Top-down programming is a programming style in which design begins by
specifying complex pieces and then dividing them into successively smaller
pieces. Eventually, the components are specific enough to be coded and the
program is written. The technique for writing a program using top-down methods
is to write a main procedure that names all the major functions it will need.
Later, the programming team looks at the requirements of each of those
functions and the process is repeated. These compartmentalized sub-routines
eventually will perform actions so simple they can be easily and concisely
coded. When all the various sub-routines have been coded the program is done.

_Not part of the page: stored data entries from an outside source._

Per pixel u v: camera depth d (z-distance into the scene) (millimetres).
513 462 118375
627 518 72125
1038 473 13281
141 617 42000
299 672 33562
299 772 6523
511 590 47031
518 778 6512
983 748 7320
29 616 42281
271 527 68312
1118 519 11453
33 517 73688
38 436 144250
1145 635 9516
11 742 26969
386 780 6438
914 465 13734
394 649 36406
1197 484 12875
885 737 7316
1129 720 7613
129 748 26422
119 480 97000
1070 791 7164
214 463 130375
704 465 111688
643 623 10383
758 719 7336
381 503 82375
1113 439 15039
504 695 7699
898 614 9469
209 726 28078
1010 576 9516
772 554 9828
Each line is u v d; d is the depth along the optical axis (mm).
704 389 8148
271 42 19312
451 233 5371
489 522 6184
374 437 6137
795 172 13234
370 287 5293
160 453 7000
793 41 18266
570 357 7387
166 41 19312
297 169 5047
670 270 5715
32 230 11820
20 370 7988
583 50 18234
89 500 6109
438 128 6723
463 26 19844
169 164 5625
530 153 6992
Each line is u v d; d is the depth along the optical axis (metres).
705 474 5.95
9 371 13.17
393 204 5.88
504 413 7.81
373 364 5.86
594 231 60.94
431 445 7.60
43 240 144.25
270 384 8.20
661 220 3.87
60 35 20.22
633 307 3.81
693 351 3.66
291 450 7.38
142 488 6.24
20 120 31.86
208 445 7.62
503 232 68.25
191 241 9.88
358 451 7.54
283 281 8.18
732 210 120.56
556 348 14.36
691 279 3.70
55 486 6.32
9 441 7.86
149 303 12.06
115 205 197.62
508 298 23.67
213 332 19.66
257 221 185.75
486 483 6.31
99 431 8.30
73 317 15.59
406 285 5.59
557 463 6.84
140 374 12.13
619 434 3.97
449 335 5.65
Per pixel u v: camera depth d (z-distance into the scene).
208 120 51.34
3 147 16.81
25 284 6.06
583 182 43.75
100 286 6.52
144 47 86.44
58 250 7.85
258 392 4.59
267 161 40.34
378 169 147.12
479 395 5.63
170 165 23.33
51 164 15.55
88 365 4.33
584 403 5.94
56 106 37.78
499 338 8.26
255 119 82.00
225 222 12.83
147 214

Q.41 What are compilers and interpreters? List
the advantages of an interpreter over a compiler. Under which situations you will prefer to use
interpreter over compiler. (8)
Ans:
Compiler and
Interpreter: These are two types of language
translators.
A compiler converts the source program
(user-written program) into an object code (machine language by checking the
entire program before execution. If the program is error free, object program
is created and loaded into memory for execution. A compiler produces an error
list of the program in one go and all have to be taken care even before the
execution of first statement begin. It takes less time for execution. An
interpreter is also a language translator that translates and executes
statements in the program one by one. It work on one statement at a time and if
error free, executes the instruction before going to second instruction.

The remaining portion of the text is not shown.